Jacobsen, 466 U.S. at 123, 104 S.Ct. at 1661 (footnote omitted). The laboratory analysis conducted in this case clearly went beyond the scope of any field test envisioned by the Court in Jacobsen. The contents of the cans were subjected to a full battery of tests, which revealed not only whether the cans contained PCP, but also exactly what they did contain. The actions by the DEA at this point cannot be justified by Jacobsen.

At the point law enforcement officials seized the cans for testing, their activities rose to the third, and final, level of contact between the government and travellers. The laboratory testing constituted a search within the meaning of the fourth amendment, and it must be supported by probable cause and either a warrant or some exception to the warrant requirement.

The government argues that this case is controlled by this court’s decision in United States v. Rodriguez, 596 F.2d 169 (6th Cir.1979). In Rodriguez, an employee of Emery Air Freight opened a package and discovered that it contained a large, sealed plastic trash bag, inside of which were a number of transparent plastic bags containing a brown, powdery substance. There was also a lot of talcum powder loose in the larger trash bag. The employee contacted the police department, and the police officer ultimately took some of the powder back to a laboratory for testing. The testing revealed that the brown powder was PCP. The court determined that a government search and seizure had occurred, but that it was justified by the “plain view” exception to the warrant requirement. The court stated that “[a]n object in plain view may be inspected and seized without a warrant if (1) the officer is lawfully present, (2) the object is in plain view, and (3) its incriminating nature is immediately apparent.” Id. at 175 (footnote omitted).

The instant case is distinguishable from Rodriguez because the incriminating nature of the cans was not immediately apparent. Although it was certainly unusual for someone to be carrying lacquer thinner or ether in a suitcase, such circumstances *393do not lead inevitably to the conclusion that the cans contained contraband. By contrast, the incriminating nature of a parcel containing a number of small plastic bags full of brown powder is immediately apparent from plain view observation.

TASK SET.
(a) In the passage on the laboratory testing of the seized cans, render this sentence into Spanish: "The laboratory analysis conducted in this case clearly went beyond the scope of any field test envisioned by the Court in Jacobsen."
(b) Carry on the court's discussion of the seized cans and the warrant requirement, picking up after its final sentence.

SOURCE MATERIAL.
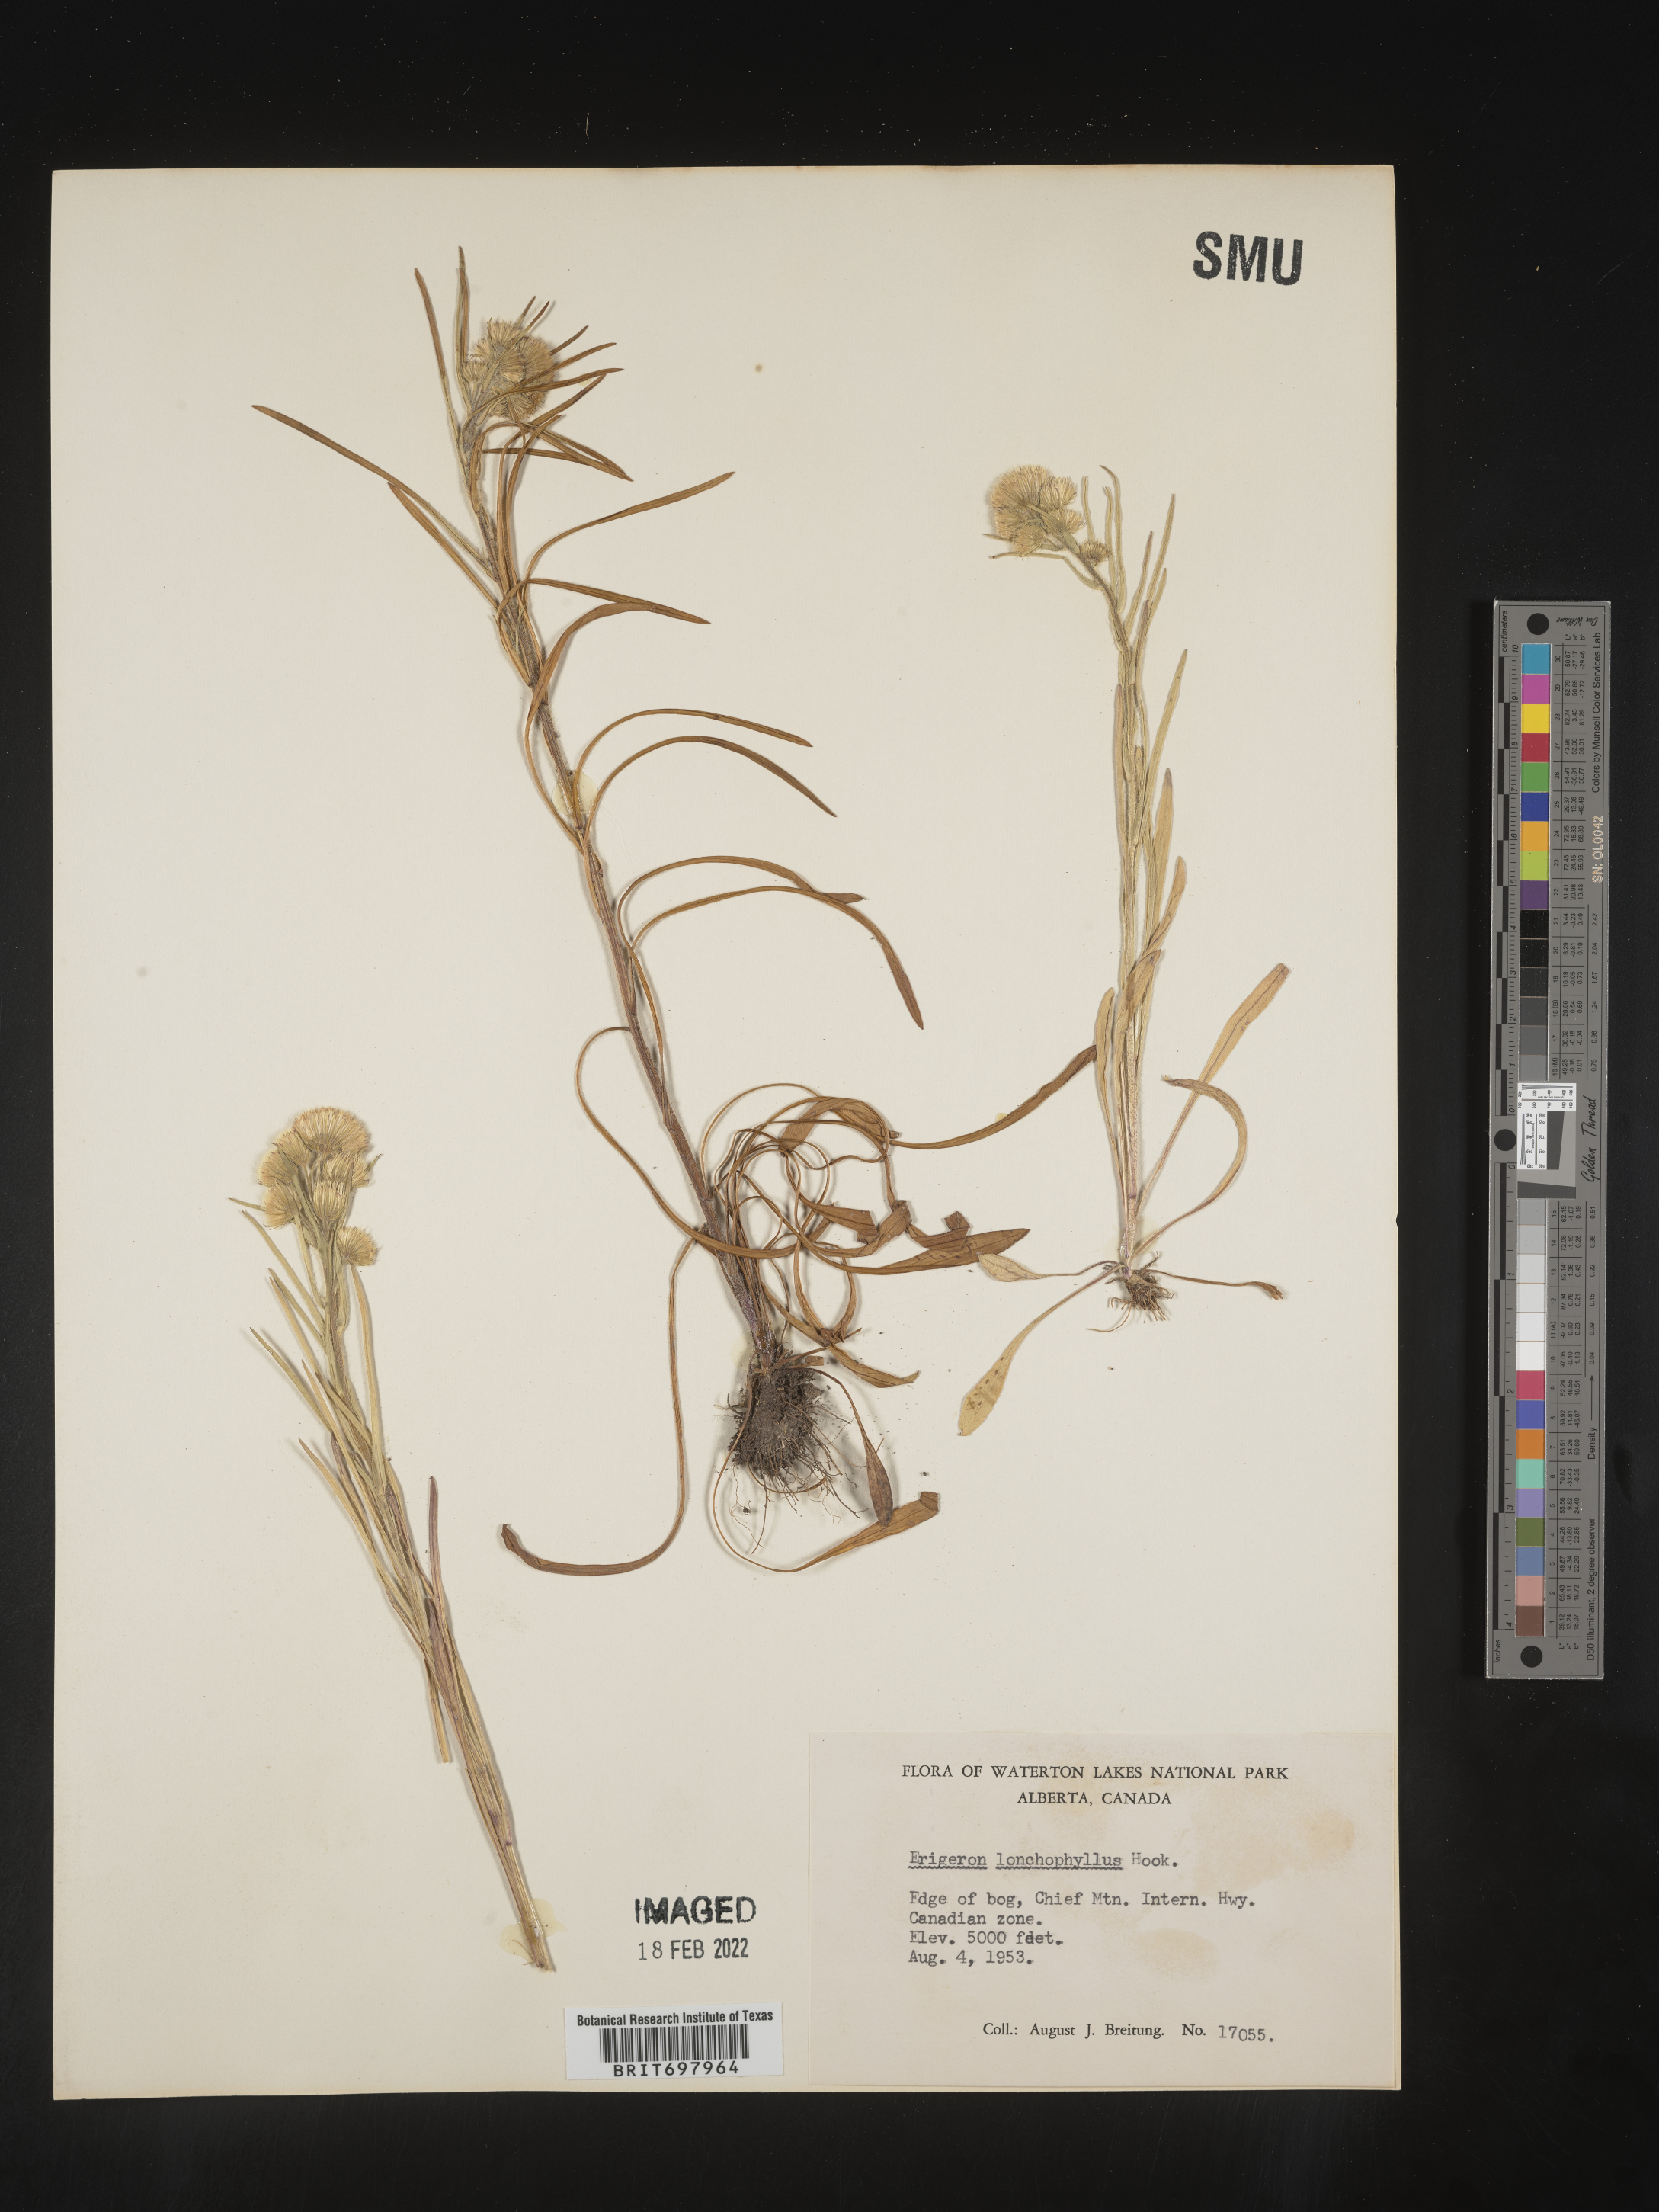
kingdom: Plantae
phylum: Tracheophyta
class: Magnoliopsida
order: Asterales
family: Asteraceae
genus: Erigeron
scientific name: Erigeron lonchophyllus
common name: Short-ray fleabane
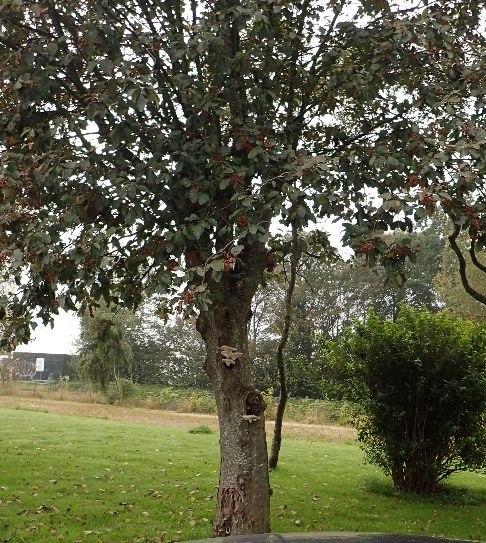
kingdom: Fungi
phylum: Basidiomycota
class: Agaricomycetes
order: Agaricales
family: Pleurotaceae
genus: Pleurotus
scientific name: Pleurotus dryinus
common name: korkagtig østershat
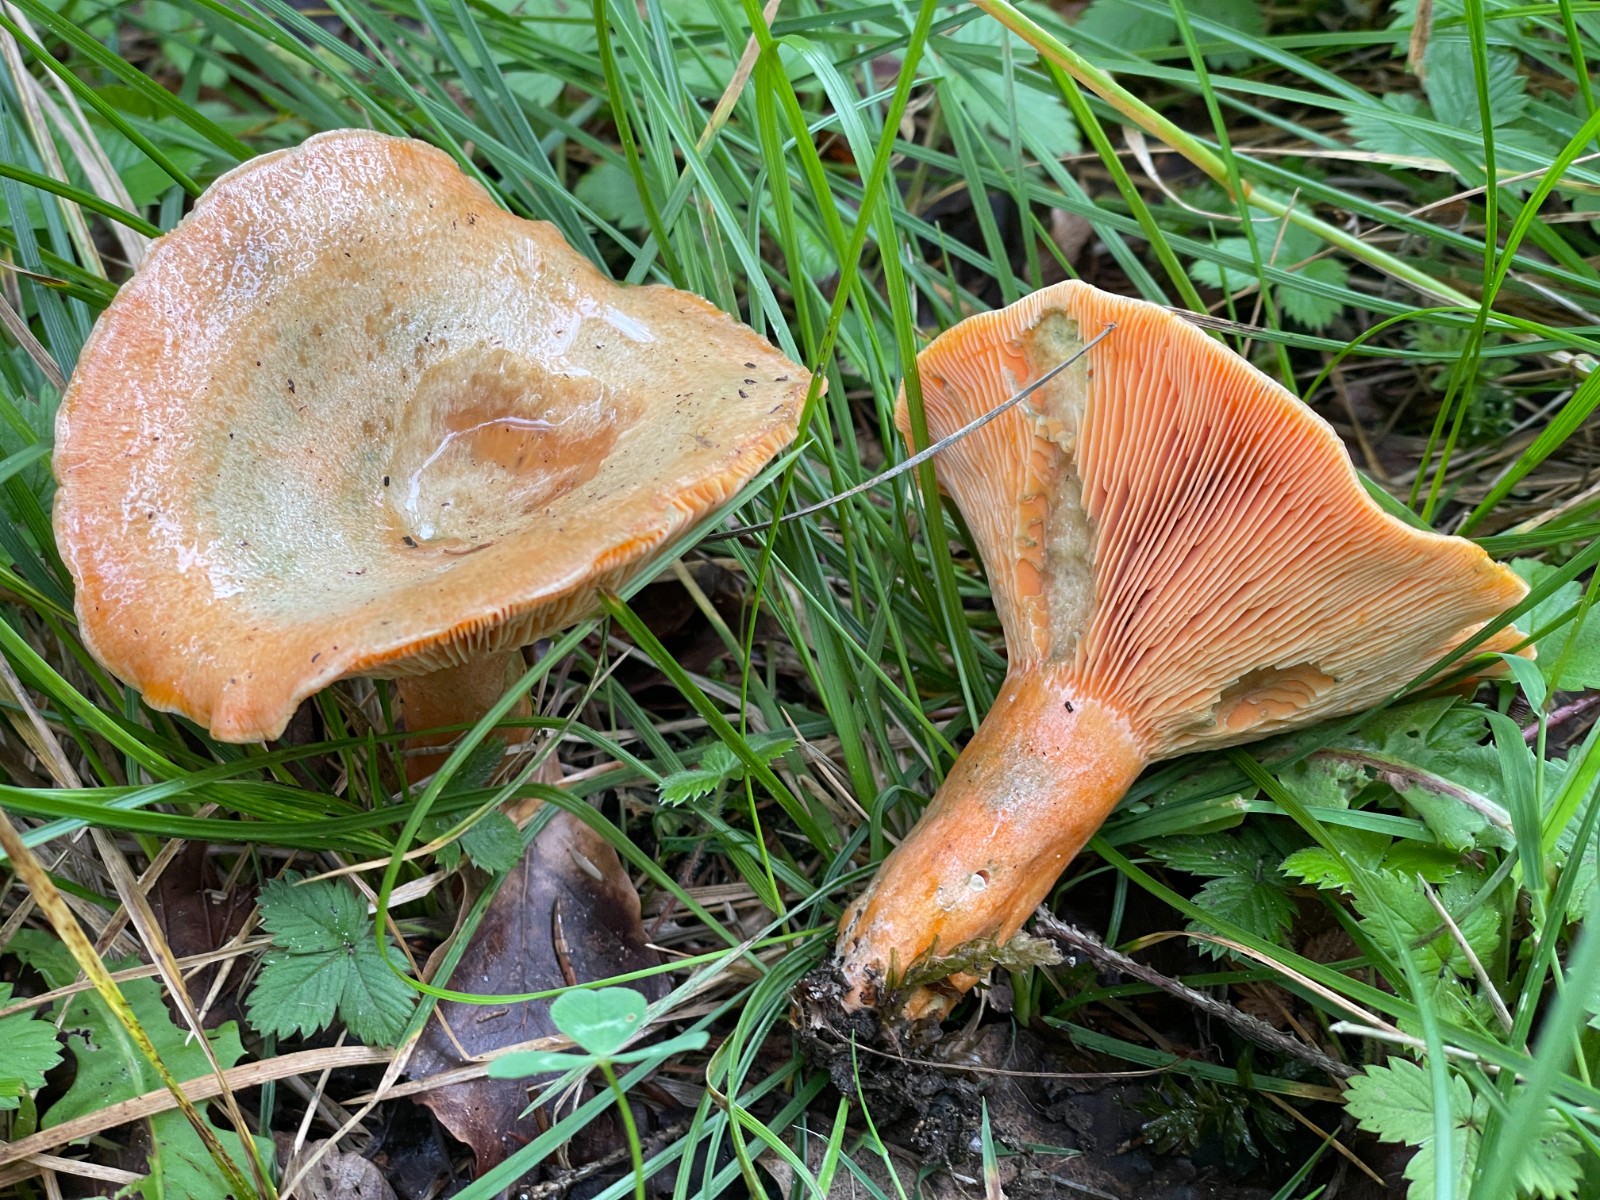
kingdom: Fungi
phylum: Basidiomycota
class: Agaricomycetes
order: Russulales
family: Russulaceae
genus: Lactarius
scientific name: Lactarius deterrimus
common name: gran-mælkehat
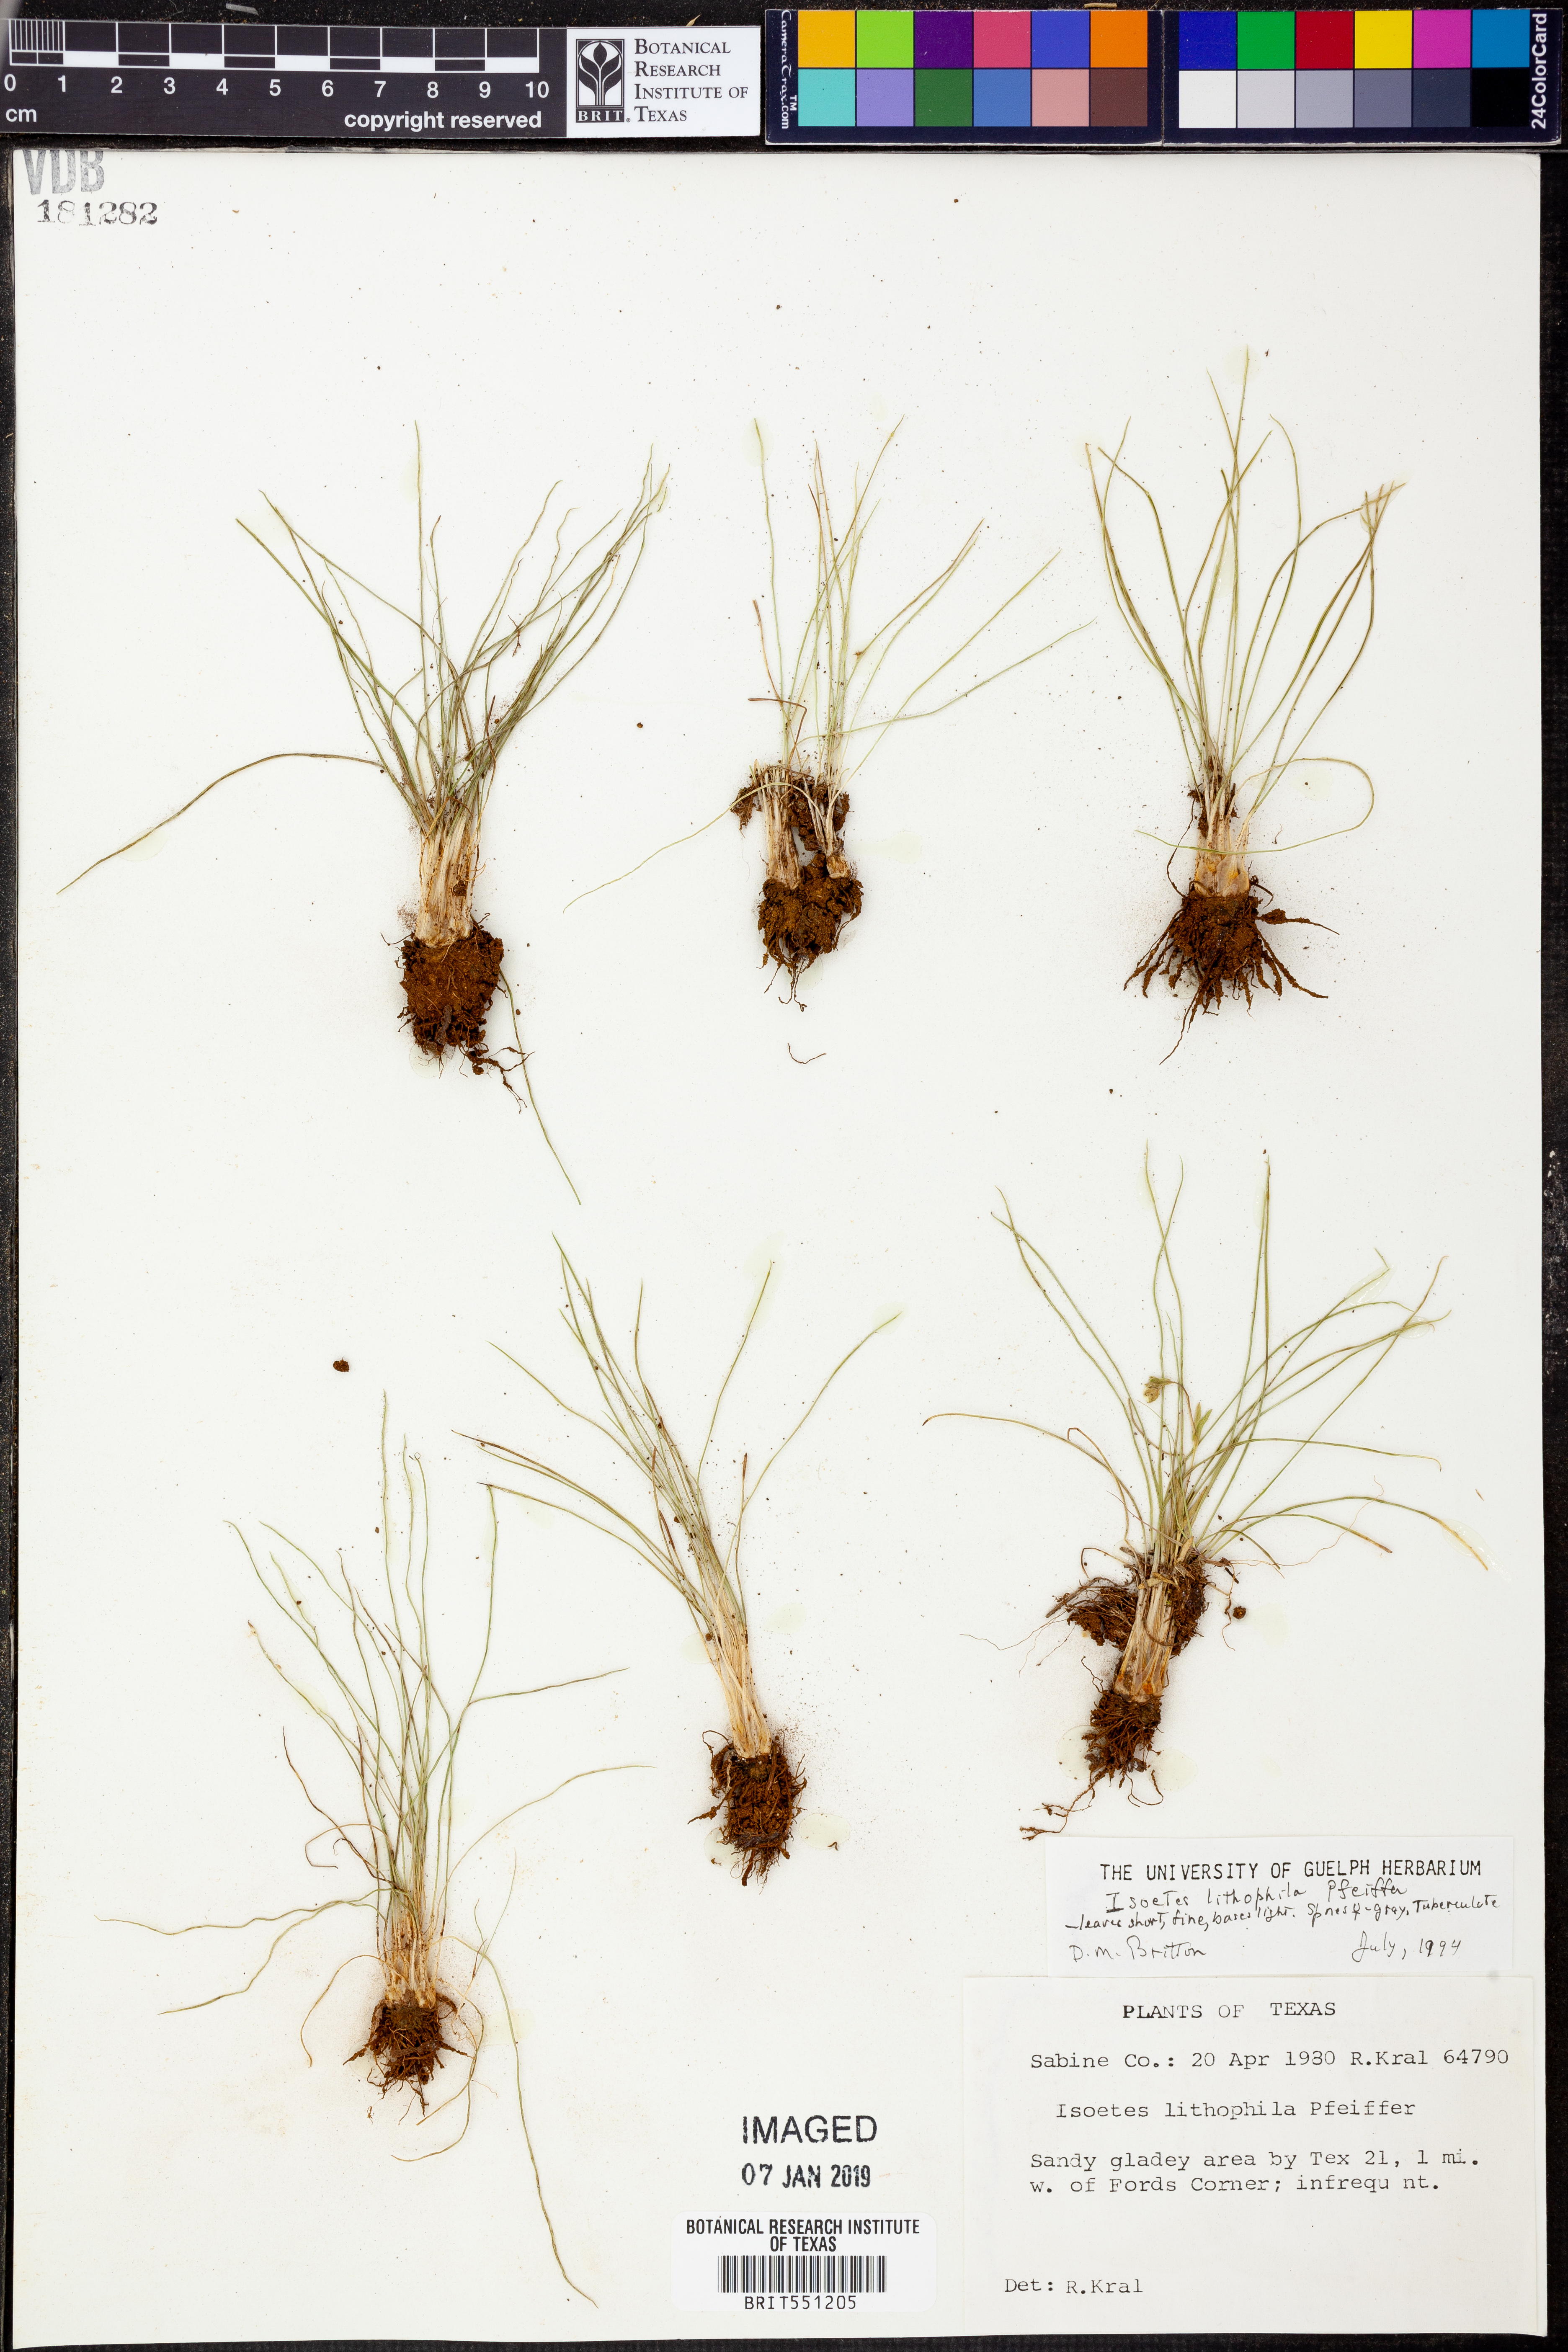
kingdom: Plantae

ANSWERS TO THIS EXERCISE.
(a) El análisis de laboratorio realizado en este caso claramente excedió el alcance de cualquier prueba de campo prevista por el Tribunal en Jacobsen.

(b)
At the time the DEA seized the cans, the government had probable cause to believe that a crime had been committed. First, the circumstances surrounding Grant’s ticket were suspicious. It was a one-way ticket, purchased with cash, in someone else’s name. Such circumstances often accompany the purchase of tickets by drug couriers. In addition, he lied about the purchase of the ticket. He also lied about the contents of the cans. He was carrying marijuana on his person, which constituted evidence of his association with illegal drugs. Finally, the fact that the cans contained a liquid that smelled like ether indicated that the cans might contain PCP.

Given that probable cause existed, there is no reason why the agents could not have obtained a warrant before seizing and testing the contents of the cans. The cans were securely stored at LaGuardia Airport by Northwest Airlines. The defendant could not have appeared to claim them, as he was in custody in Detroit.

As this court recently reiterated, “[war-rantless searches are per se unreasonable under the fourth amendment, except in a féw carefully delineated instances. The exigent circumstances exception relies on the premise that the existence of an emergency situation, demanding urgent police action, may excuse the failure to procure a search warrant.” United States v. Radka, 904 F.2d 357, 360 (6th Cir.1990) (citations and footnote omitted). No such emergency situation existed in this case, and there was no need for urgent police action.

The seizure of the cans and the laboratory analysis of their contents without first securing a warrant violated Grant’s fourth amendment right to be free from unreasonable searches and seizures. I would affirm the suppression of the cans.

I also concur in the conclusion of the majority that the bond issue is moot.

. 8 C.F.R. § 287.1(a)(2) defines "reasonable distance" to mean within 100 air miles of the border.